Commenting on many things, including..."A government more dangerous to our liberty, than is the enemy it claims to protect us from." - Keith Olbermann

Saturday, March 17, 2007

Killing us softly

Look, I know this is a commercial site, but you've really got to ask yourself if commercial growers, as well as most industry, is just not trying to freakin' kill us all.

I, who have a disease where my system has basically gone into constant attack mode against everything, always producing an allergic response whether I'm in contact with anything I'm allergic to or not, then hyperdrive once I do encounter one of probably thousands of things I am allergic to now, especially have to ask the question.

I'm no expert, of course, but having grown up in the south I know that cotton crops had no real enemy other than the boll weevil, is all this really necessary? Or is it just a way to maximize profits? Isn't that what everything is about these days? Maximizing profits?

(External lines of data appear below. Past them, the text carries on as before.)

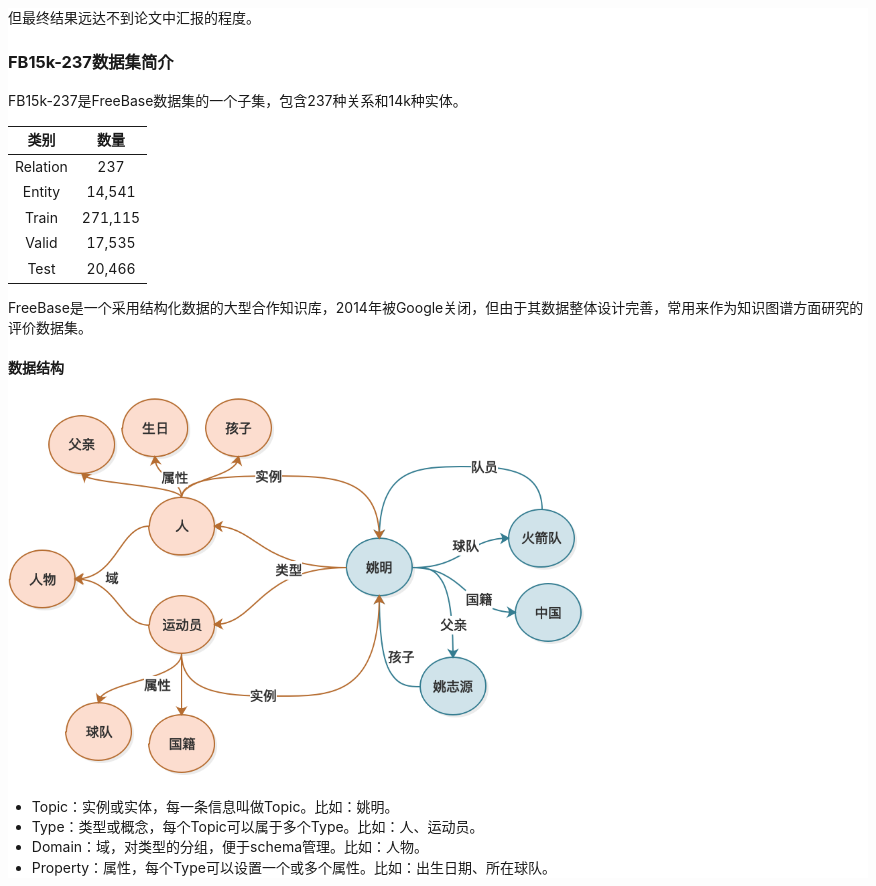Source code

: 但最终结果远达不到论文中汇报的程度。

### FB15k-237数据集简介

FB15k-237是FreeBase数据集的一个子集，包含237种关系和14k种实体。

|   类别   |  数量   |
| :------: | :-----: |
| Relation |   237   |
|  Entity  | 14,541  |
|  Train   | 271,115 |
|  Valid   | 17,535  |
|   Test   | 20,466  |

FreeBase是一个采用结构化数据的大型合作知识库，2014年被Google关闭，但由于其数据整体设计完善，常用来作为知识图谱方面研究的评价数据集。

#### 数据结构

<img src="picture/1566878268706-1d7b3ccc-992c-440d-b237-36720d0317e4.png" alt="image.png" style="zoom: 67%;" />

- Topic：实例或实体，每一条信息叫做Topic。比如：姚明。
- Type：类型或概念，每个Topic可以属于多个Type。比如：人、运动员。
- Domain：域，对类型的分组，便于schema管理。比如：人物。
- Property：属性，每个Type可以设置一个或多个属性。比如：出生日期、所在球队。

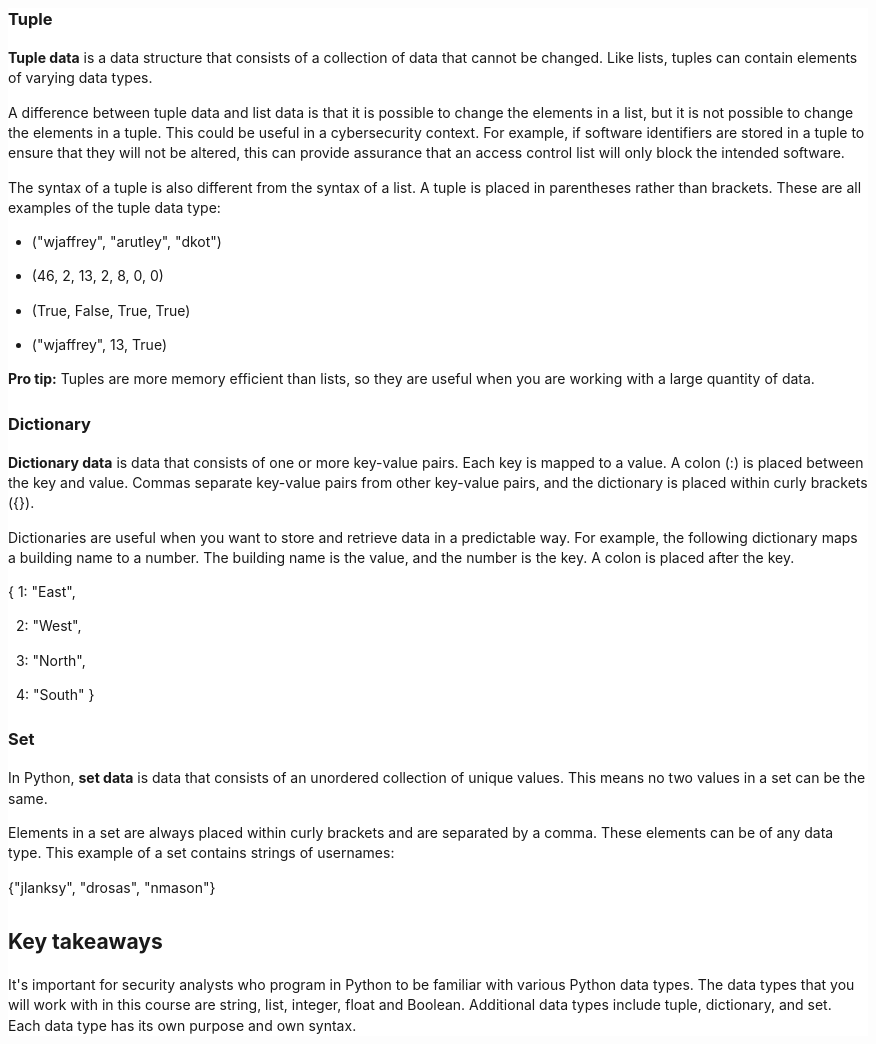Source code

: ### **Tuple**

**Tuple data** is a data structure that consists of a collection of data that cannot be changed. Like lists, tuples can contain elements of varying data types.

A difference between tuple data and list data is that it is possible to change the elements in a list, but it is not possible to change the elements in a tuple. This could be useful in a cybersecurity context. For example, if software identifiers are stored in a tuple to ensure that they will not be altered, this can provide assurance that an access control list will only block the intended software.

The syntax of a tuple is also different from the syntax of a list. A tuple is placed in parentheses rather than brackets. These are all examples of the tuple data type:

- ("wjaffrey", "arutley", "dkot")
    
- (46, 2, 13, 2, 8, 0, 0)
    
- (True, False, True, True)
    
- ("wjaffrey", 13, True)
    

**Pro tip:** Tuples are more memory efficient than lists, so they are useful when you are working with a large quantity of data.

### **Dictionary**

**Dictionary data** is data that consists of one or more key-value pairs. Each key is mapped to a value. A colon (:) is placed between the key and value. Commas separate key-value pairs from other key-value pairs, and the dictionary is placed within curly brackets ({}). 

Dictionaries are useful when you want to store and retrieve data in a predictable way. For example, the following dictionary maps a building name to a number. The building name is the value, and the number is the key. A colon is placed after the key.

{ 1: "East",

  2: "West",

  3: "North",

  4: "South" }

### **Set**

In Python, **set data** is data that consists of an unordered collection of unique values. This means no two values in a set can be the same. 

Elements in a set are always placed within curly brackets and are separated by a comma. These elements can be of any data type. This example of a set contains strings of usernames:

{"jlanksy", "drosas", "nmason"}

## Key takeaways

It's important for security analysts who program in Python to be familiar with various Python data types. The data types that you will work with in this course are string, list, integer, float and Boolean. Additional data types include tuple, dictionary, and set. Each data type has its own purpose and own syntax.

I dunno. I just saw it referenced in an email group, and thought I'd pass it along. It really makes you wonder.

100% cotton. 73% true
The average 100% cotton T-shirt contains only 73% cotton. The rest is made up of chemicals and resins that were used to grow and make it. Yet, we all think cotton is one of the most natural things around. The truth is, it's not as nice as we'd all like to think.

Indeed, cotton is the world's most sprayed crop. It uses over a quarter of all insecticides used today (see list below). The way they grow it isn't good for the farmer's health, the water table's health, the factory worker's health, the river's health and eventually the sea's health.

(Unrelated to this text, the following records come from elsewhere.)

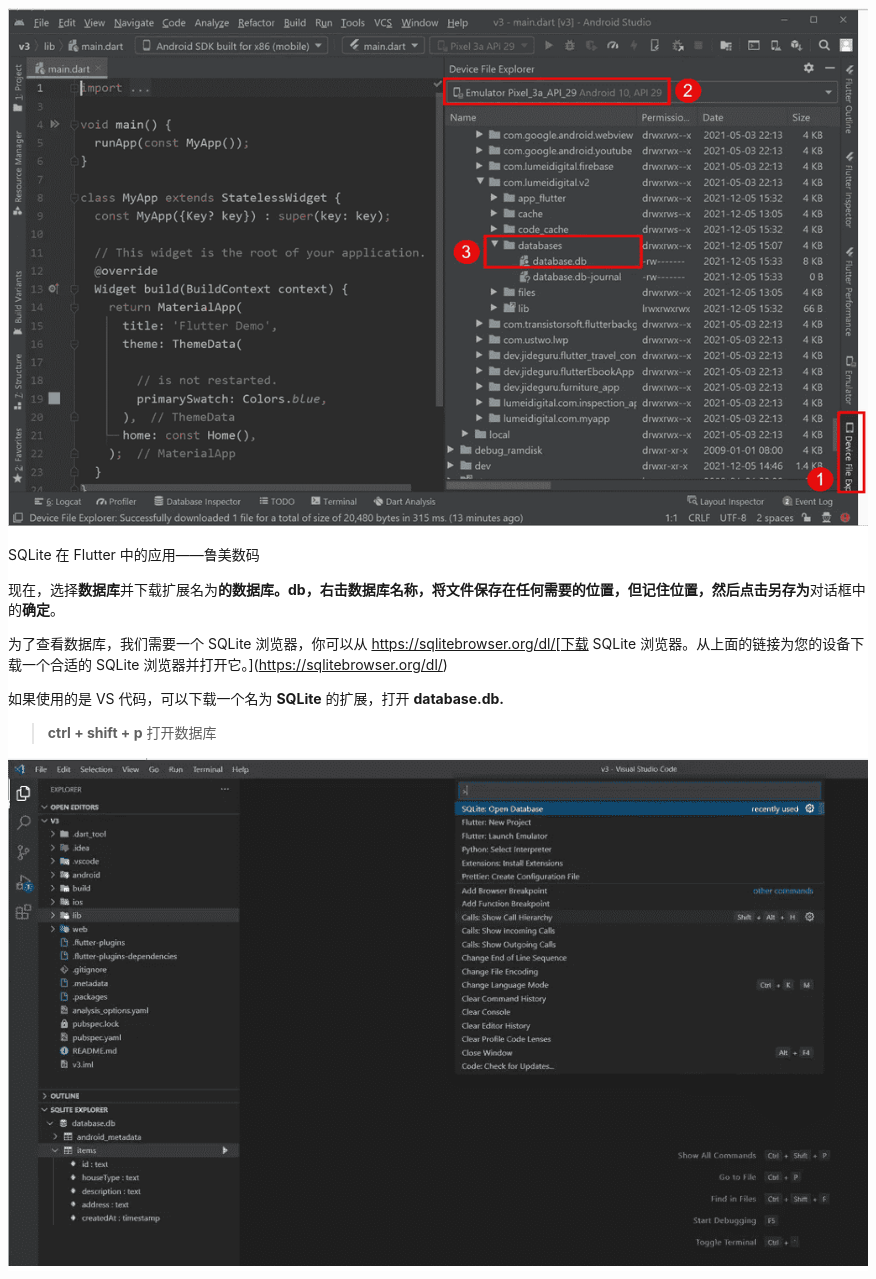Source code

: ![](img/263fccd9f95ee30cae39da114fe3bbf9.png)

SQLite 在 Flutter 中的应用——鲁美数码

现在，选择**数据库**并下载扩展名为**的数据库。db，**右击数据库名称，将文件保存在任何需要的位置，但记住位置，然后点击**另存为**对话框中的**确定**。

为了查看数据库，我们需要一个 SQLite 浏览器，你可以从 https://sqlitebrowser.org/dl/[下载 SQLite 浏览器。从上面的链接为您的设备下载一个合适的 SQLite 浏览器并打开它。](https://sqlitebrowser.org/dl/)

如果使用的是 VS 代码，可以下载一个名为 **SQLite** 的扩展，打开 **database.db.**

> **ctrl + shift + p** 打开数据库

![](img/fc6dd0b046d04a5c4cd0d0b0a90b1cf7.png)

That's why we use organic cotton. It costs us 30% more than normal cotton. It means our products cost a little more, but we think it's worth it. After all, you wear your T-shirt next to your skin for 10 hours a day. (Just think how Nicorettes work).

The average cotton crop is sprayed 8-10 times a season. Indeed, it takes 17 teaspoons of chemical fertilizers to raise the 9 ounces of cotton needed to make a T-shirt.

The most common pesticides used are: Chlorphynfos (causes brain and foetal damage, impotence and sterility), Cyanazine (causes birth defects and cancer), Dicofol (causes cancer, reproductive damage and tumours), Ethephon (causes mutations) Fluometuron (causes blood and spleen disorders), Metam Sodium (causes birth defects, foetal damage, mutation), Methyl Parathion (causes birth defects, foetal damage, reproductive damage and destroys immune system), MSMA (causes tumours)

Nailed (causes cancer, reproductive damage and tumours), Profenofos (causes eye damage and skin irritation), Prometryn (causes bone morrow, kidney, liver and testicular damage), Propargite (causes cancer, foetal and eye damage, mutation and tumours), Sodium Chlorate (causes kidney damage), Tribufos (causes cancer and tumours), and Trifluralin (causes cancer, foetal damage and mutation).

In America last year, farmers applied 53 million pounds of toxic pesticides to cotton fields. Out of the world's total insecticide usage, 25% is used just to farm cotton.

And, if that isn't enough, once the cotton has been grown it is dyed using toxic dyes. Then, to prevent it from creasing, it is finished with formaldehyde.

Common sense says that can't be right. Go organic.